How to evaluate whether summation of $e^n/(ne^n+1)$ diverges or converges?

Question

How to test this summation for divergence or convergence? $$\sum_{n=0}^\infty \frac{e^n}{ne^n+1}$$

Edit: Here is my work, but I got it wrong. I tried using the comparison test.

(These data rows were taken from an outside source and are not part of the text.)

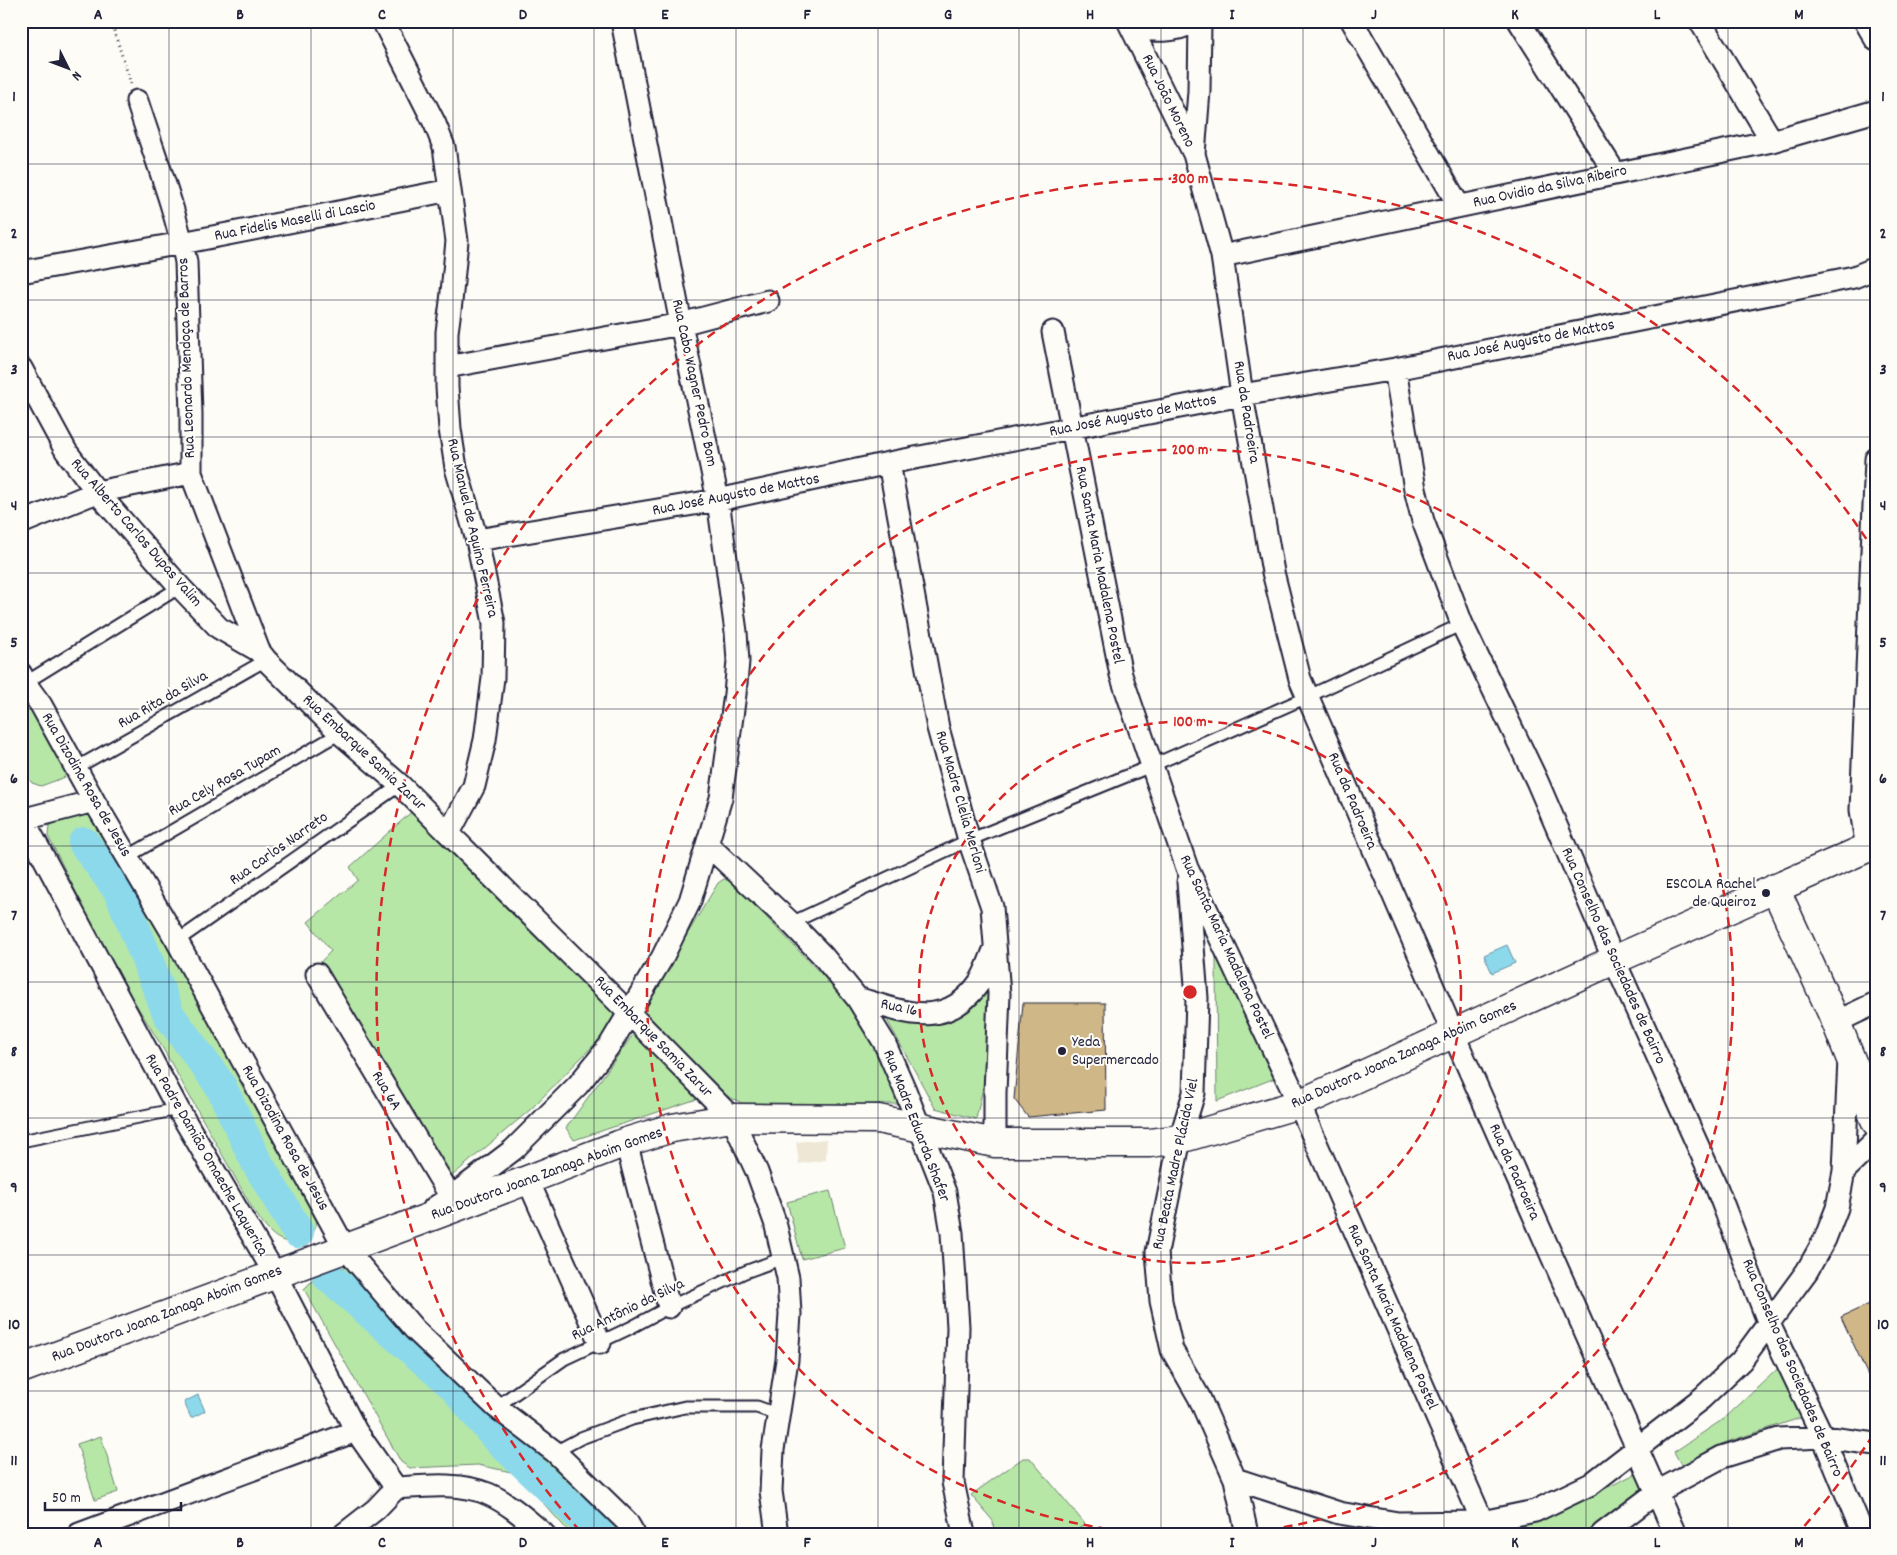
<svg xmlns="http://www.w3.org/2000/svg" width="1897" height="1555" viewBox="0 0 1897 1555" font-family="Dekko,sans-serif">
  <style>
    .built { fill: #efe7d5 }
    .green { fill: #b7e7a6; stroke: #6c8470 }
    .water { fill: #8cd9eb; stroke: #6290a5 }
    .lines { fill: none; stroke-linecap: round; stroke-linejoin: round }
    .river { stroke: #8cd9eb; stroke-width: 32 }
    .building { fill: #cfb787; stroke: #22223b }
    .service-casing { stroke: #22223b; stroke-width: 15 }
    .minor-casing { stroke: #22223b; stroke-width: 25 }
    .tertiary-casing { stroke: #22223b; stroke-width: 31 }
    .path { stroke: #22223b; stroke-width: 3; stroke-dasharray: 1 4; stroke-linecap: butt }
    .service { stroke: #fdfcf7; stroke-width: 11 }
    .minor { stroke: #fdfcf7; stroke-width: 21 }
    .tertiary { stroke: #fdfcf7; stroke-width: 28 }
    .grid { fill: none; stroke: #22223b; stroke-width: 1; stroke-opacity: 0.55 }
    .ring { fill: none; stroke: #d62828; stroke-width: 2.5; stroke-dasharray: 9 6 }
    .poi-dot { fill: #22223b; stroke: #fdfcf7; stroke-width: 2 }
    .labels { text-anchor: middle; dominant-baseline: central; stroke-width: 4; stroke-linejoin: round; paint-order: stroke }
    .street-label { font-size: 16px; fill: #22223b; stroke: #fdfcf7 }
    .poi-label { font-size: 16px; fill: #22223b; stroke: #fdfcf7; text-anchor: end }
    .centre { fill: #d62828; stroke: #fdfcf7; stroke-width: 2.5 }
    .ring-label { font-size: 15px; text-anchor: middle; font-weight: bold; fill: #d62828; stroke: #fdfcf7; stroke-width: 4; stroke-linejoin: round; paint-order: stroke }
    .neatline { fill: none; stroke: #22223b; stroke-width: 2 }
    .grid-label { font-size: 16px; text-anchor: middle; font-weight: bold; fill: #22223b }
  </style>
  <rect width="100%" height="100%" fill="#fdfcf7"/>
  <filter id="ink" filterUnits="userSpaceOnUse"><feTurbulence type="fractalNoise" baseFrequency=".02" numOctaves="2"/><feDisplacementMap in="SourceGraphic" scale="10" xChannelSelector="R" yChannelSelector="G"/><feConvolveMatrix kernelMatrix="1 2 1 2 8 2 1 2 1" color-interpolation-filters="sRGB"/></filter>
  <g filter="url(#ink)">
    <path class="built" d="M827 1139 826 1160 799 1164 796 1142Z"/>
    <path class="green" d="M21 683 65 762V777L41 786 32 783 23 771 21 767Z
      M417 807 625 1013 531 1109 439 1187 310 973 331 951 308 922 358 880 350 867Z
      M90 812 99 820 301 1190 317 1221 313 1234C307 1236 300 1241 294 1242 273 1244 261 1221 251 1206L161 1045 116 972 48 836 49 825 57 816Z
      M724 879 732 882 746 896 853 1007 889 1064 901 1104 742 1103 727 1096 645 1017 644 1010 647 1001 718 883Z
      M1216 957 1285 1074 1217 1101Z
      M993 977 989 1061 976 1119 935 1108 886 1018 929 1022Z
      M637 1029 703 1097 574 1140 566 1128Z
      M830 1191 845 1248 802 1259 787 1202Z
      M351 1267 491 1413 545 1459 613 1520 623 1534H571L516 1473 478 1465 410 1468 401 1462 304 1289 314 1279 334 1268Z
      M1786 1361 1806 1416 1718 1445 1682 1466 1674 1452 1725 1418Z
      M101 1436 118 1492 95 1500 77 1444Z
      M1023 1458H1030L1085 1524 1071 1534H994L993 1521 971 1495Z
      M1641 1471 1650 1490 1584 1534H1521L1516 1525 1564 1509Z"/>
    <path class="water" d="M1507 945 1515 963 1492 973 1484 955Z
      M198 1395 205 1411 191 1418 184 1402Z"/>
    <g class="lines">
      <path class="river" d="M84 843 120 892 169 1015 220 1085 256 1161 298 1232
        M328 1276 454 1386 494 1435 599 1534"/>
    </g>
    <path class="building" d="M1023 1003H1105L1106 1110 1028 1117 1014 1099Z
      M1876 1301V1393L1841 1317Z"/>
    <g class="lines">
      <g class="service-casing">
        <path id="service" d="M25 683 180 587
          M76 768 266 660
          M127 857 340 733
          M791 923 969 840 1151 766 1307 697 1462 624
          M177 941 400 785
          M21 1141 178 1109
          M496 1407 564 1359 630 1328 669 1307 745 1272 783 1258
          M555 1452 581 1438 632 1419 685 1407H757L779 1415"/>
      </g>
      <g class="minor-casing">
        <path id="minor" d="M383 21 435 124 444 147 457 241 451 302 447 332V387L450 429 456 468 477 540 494 623 493 678 485 740 474 786 449 833
          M1128 21 1194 154
          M1200 21 1199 91 1194 154 1222 256 1242 395 1273 572 1300 679 1453 1033 1675 1534
          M1352 21 1459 206
          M1519 21 1615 173
          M1700 21 1772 141
          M1865 21 1876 40
          M1131 26C1155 32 1174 33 1197 21
          M137 101C154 154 175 207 186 262L191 414V473L259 651 266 660 340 733 400 785 630 1014 732 1118 757 1172 775 1222 788 1278 790 1314 787 1360 773 1450 771 1491 777 1534
          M1222 256 1772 141 1876 111
          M21 272 182 243 450 190
          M1053 332 1121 675 1187 868 1299 1104 1488 1534
          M447 367 681 324 768 301
          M21 368 66 451 97 492 180 587 219 628 259 651
          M1395 369 1415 489 1423 521 1462 624 1537 781 1614 960 1716 1186 1769 1324 1823 1437 1863 1534
          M889 463 938 728 969 840 992 907 999 994 995 1093V1143
          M21 523 97 492 191 473
          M477 540 718 500 889 463 1242 395 1395 369 1854 277 1876 268
          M21 674 25 683 41 705 94 801 177 941 345 1248 415 1330 496 1407 555 1452 627 1522 634 1534
          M21 815 178 1109 275 1274 356 1431 396 1488
          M21 820 94 801
          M708 845 791 923 822 955 857 998 884 1042 905 1090 945 1192 952 1233 958 1327 953 1482 964 1534
          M1867 849 1861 810 1876 459
          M1188 882 1197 998 1194 1093 1180 1139 1157 1252 1161 1301 1172 1350 1199 1397 1235 1479 1247 1534
          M317 974 457 1207
          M857 998C903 1012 945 1031 979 983 986 973 990 959 995 948
          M1836 1022 1876 1003
          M626 1142 669 1307
          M1844 1171 1876 1140
          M527 1178 600 1343
          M434 1208 451 1197 513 1150 578 1085 610 1045 662 958 690 901 721 798 735 694 738 661 736 632 718 500 681 324 622 21
          M1235 1479 1339 1513 1398 1523 1482 1522 1535 1511 1591 1484 1702 1398 1741 1361 1807 1271 1825 1239 1837 1208 1844 1171 1849 1059
          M79 1534 356 1431
          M344 1534 376 1509 396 1488C426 1486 460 1482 488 1494 509 1503 526 1519 544 1534
          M1602 1534 1657 1492 1722 1457 1779 1439 1823 1437 1876 1444"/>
      </g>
      <g class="tertiary-casing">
        <path id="tertiary" d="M1775 888 1836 1022 1876 1122
          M21 1369 457 1207 626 1142 672 1128 732 1118 878 1119 995 1143H1150L1180 1139 1299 1104 1614 960 1876 844"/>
      </g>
      <path class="path" d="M111 21 131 84"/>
      <use href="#service" class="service"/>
      <use href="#minor" class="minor"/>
      <use href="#tertiary" class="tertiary"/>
    </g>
  </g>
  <path class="grid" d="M169 21V1534M311 21V1534M453 21V1534M594 21V1534M736 21V1534M878 21V1534M1019 21V1534M1161 21V1534M1303 21V1534M1444 21V1534M1586 21V1534M1728 21V1534M21 164H1876M21 300H1876M21 437H1876M21 573H1876M21 709H1876M21 846H1876M21 982H1876M21 1118H1876M21 1255H1876M21 1391H1876"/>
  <g class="ring">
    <circle cx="1190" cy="992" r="271"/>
    <path d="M1152 1534A543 543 0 1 1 1228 1534"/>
    <path d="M1873 1435A814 814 0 0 1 1800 1531M580 1531A814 814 0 1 1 1873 549"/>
  </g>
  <g class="poi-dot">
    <circle cx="1766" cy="893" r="5"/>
    <circle cx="1062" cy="1051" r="5"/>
  </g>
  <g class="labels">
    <g class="street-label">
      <text transform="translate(1168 101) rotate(64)">Rua João Moreno</text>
      <text transform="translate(1550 187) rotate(-12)">Rua Ovidio da Silva Ribeiro</text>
      <text transform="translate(295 221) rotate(-11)">Rua Fidelis Maselli di Lascio</text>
      <text transform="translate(1531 341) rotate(-11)">Rua José Augusto de Mattos</text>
      <text transform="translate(187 358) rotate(-92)">Rua Leonardo Mendoça de Barros</text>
      <text transform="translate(694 383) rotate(78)">Rua Cabo Wagner Pedro Bom</text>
      <text transform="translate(1246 412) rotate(81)">Rua da Padroeira</text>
      <text transform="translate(1133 416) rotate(-11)">Rua José Augusto de Mattos</text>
      <text transform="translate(736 495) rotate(-11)">Rua José Augusto de Mattos</text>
      <text transform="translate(472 528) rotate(77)">Rua Manuel de Aquino Ferreira</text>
      <text transform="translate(136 533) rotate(49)">Rua Alberto Carlos Dupas Valim</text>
      <text transform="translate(1099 565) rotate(79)">Rua Santa Maria Madalena Postel</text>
      <text transform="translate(163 700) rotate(-30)">Rua Rita da Silva</text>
      <text transform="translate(364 753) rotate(43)">Rua Embarque Samia Zarur</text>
      <text transform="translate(225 781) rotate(-30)">Rua Cely Rosa Tupam</text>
      <text transform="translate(86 785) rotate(60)">Rua Dizodina Rosa de Jesus</text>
      <text transform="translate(1352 801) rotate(67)">Rua da Padroeira</text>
      <text transform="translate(960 802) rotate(74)">Rua Madre Clelia Merloni</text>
      <text transform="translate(279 849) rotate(-35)">Rua Carlos Narreto</text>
      <text transform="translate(1226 947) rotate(65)">Rua Santa Maria Madalena Postel</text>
      <text transform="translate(1613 956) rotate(66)">Rua Conselho das Sociedades de Bairro</text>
      <text transform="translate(899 1008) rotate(12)">Rua 16</text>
      <text transform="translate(653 1037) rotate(46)">Rua Embarque Samia Zarur</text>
      <text transform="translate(1404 1055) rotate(-24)">Rua Doutora Joana Zanaga Aboim Gomes</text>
      <text transform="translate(386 1091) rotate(59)">Rua 6A</text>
      <text transform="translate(916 1126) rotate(69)">Rua Madre Eduarda Shafer</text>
      <text transform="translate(285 1138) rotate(61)">Rua Dizodina Rosa de Jesus</text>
      <text transform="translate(206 1155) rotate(60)">Rua Padre Damião Omaeche Laquerica</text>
      <text transform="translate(1176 1164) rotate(-78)">Rua Beata Madre Plácida Viel</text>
      <text transform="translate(1514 1172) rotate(66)">Rua da Padroeira</text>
      <text transform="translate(547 1174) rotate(-20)">Rua Doutora Joana Zanaga Aboim Gomes</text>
      <text transform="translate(628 1310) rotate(-26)">Rua Antônio da Silva</text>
      <text transform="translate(167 1314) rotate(-21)">Rua Doutora Joana Zanaga Aboim Gomes</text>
      <text transform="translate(1392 1317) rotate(66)">Rua Santa Maria Madalena Postel</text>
      <text transform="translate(1792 1368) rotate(67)">Rua Conselho das Sociedades de Bairro</text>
    </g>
    <g class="poi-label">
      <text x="1756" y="884">ESCOLA Rachel<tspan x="1756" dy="18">de Queiroz</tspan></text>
      <text x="1072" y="1042" text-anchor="start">Yeda<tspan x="1072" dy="18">Supermercado</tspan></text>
    </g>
  </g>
  <circle cx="1190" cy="992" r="8" class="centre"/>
  <g class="ring-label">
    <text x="1190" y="183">300 m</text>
    <text x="1190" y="454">200 m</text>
    <text x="1190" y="726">100 m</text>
  </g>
  <rect width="1897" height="1555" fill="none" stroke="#fdfcf7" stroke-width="55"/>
  <g transform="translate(68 68) rotate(132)" stroke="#fdfcf7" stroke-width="4" paint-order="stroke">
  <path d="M0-4L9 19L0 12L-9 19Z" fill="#22223b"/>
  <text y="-8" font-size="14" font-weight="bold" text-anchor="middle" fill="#22223b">N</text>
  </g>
  <path d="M45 1502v8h136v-8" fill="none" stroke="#22223b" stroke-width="2.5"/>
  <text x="52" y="1502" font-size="15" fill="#22223b" stroke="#fdfcf7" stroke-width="4" paint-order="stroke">50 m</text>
  <rect x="28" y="28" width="1842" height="1500" class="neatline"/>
  <g class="grid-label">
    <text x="98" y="19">A</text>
    <text x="240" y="19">B</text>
    <text x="382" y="19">C</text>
    <text x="523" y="19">D</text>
    <text x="665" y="19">E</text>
    <text x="807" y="19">F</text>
    <text x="948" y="19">G</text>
    <text x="1090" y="19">H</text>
    <text x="1232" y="19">I</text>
    <text x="1374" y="19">J</text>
    <text x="1515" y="19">K</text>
    <text x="1657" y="19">L</text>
    <text x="1799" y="19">M</text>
    <text x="14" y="101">1</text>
    <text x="1883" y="101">1</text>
    <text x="14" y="238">2</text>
    <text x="1883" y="238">2</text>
    <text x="14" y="374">3</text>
    <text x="1883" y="374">3</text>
    <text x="14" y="510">4</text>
    <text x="1883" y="510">4</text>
    <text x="14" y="647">5</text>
    <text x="1883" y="647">5</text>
    <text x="14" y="783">6</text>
    <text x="1883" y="783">6</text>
    <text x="14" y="920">7</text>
    <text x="1883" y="920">7</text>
    <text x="14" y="1056">8</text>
    <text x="1883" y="1056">8</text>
    <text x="14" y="1192">9</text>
    <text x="1883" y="1192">9</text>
    <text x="14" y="1329">10</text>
    <text x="1883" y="1329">10</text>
    <text x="14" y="1465">11</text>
    <text x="1883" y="1465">11</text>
    <text x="98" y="1547">A</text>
    <text x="240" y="1547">B</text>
    <text x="382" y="1547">C</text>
    <text x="523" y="1547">D</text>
    <text x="665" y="1547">E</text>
    <text x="807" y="1547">F</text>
    <text x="948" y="1547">G</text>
    <text x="1090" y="1547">H</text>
    <text x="1232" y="1547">I</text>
    <text x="1374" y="1547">J</text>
    <text x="1515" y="1547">K</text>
    <text x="1657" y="1547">L</text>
    <text x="1799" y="1547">M</text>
  </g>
</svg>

\begin{align*} a_n &= \frac{e^n}{ne^n + 1} \\ &> \frac{1}{e^n \cdot e^n + e^{2n}} \\ &= \frac{1}{e^{2n} + e^{2n}} \\ &= \frac{1}{2e^{2n}} \\ &= \frac{1}{2}\left(\frac{1}{e}\right)^{2n} \\ b_n &= \frac{1}{e^n} &r= \frac{1}{e} < 1 \text{ converges due to geo-series} \end{align*} Since $b_n$ converges, $a_n$ also converges by CT.

Answer 1

An intuitive approach is that $e^n$ becomes huge, so divide the numerator and denominator by it. Then the $e^{-n}$ is tiny, so ignore it. Remember that convergence only depends on what happens for large $n$. Can you flesh this out?

Answer 2

Hint: factor $e^n$ out of the denominator, and compare it to $\frac{1}{n+1}$. What do you notice?

Edit: additionally, your reasoning is flawed because you showed that your first sequence (the one in the problem) is greater than $\frac{1}{2e^{2n}}$, and then you argue that because the smaller sequence converges, then so does the original, larger one. This makes no sense. You may as well started with $f(n)=n$, and concluded it converges by the same reasoning (which it certainly doesn't).

Answer 3

Since you're trying to understand what went wrong when you took this question on a test, I'll fill in the blanks in the other answers. Divide the numerator and denominator by $e^n$ to see that

$$\sum_{n=0}^\infty \frac{e^n}{ne^n+1}=\sum_{n=0}^\infty \frac{1}{n+e^{-n}} \gt \sum_{n=0}^\infty \frac{1}{n+1}.$$

The last sum diverges. Thus, you've now proved that this series is larger than a series that you know diverges, so the series must also diverge.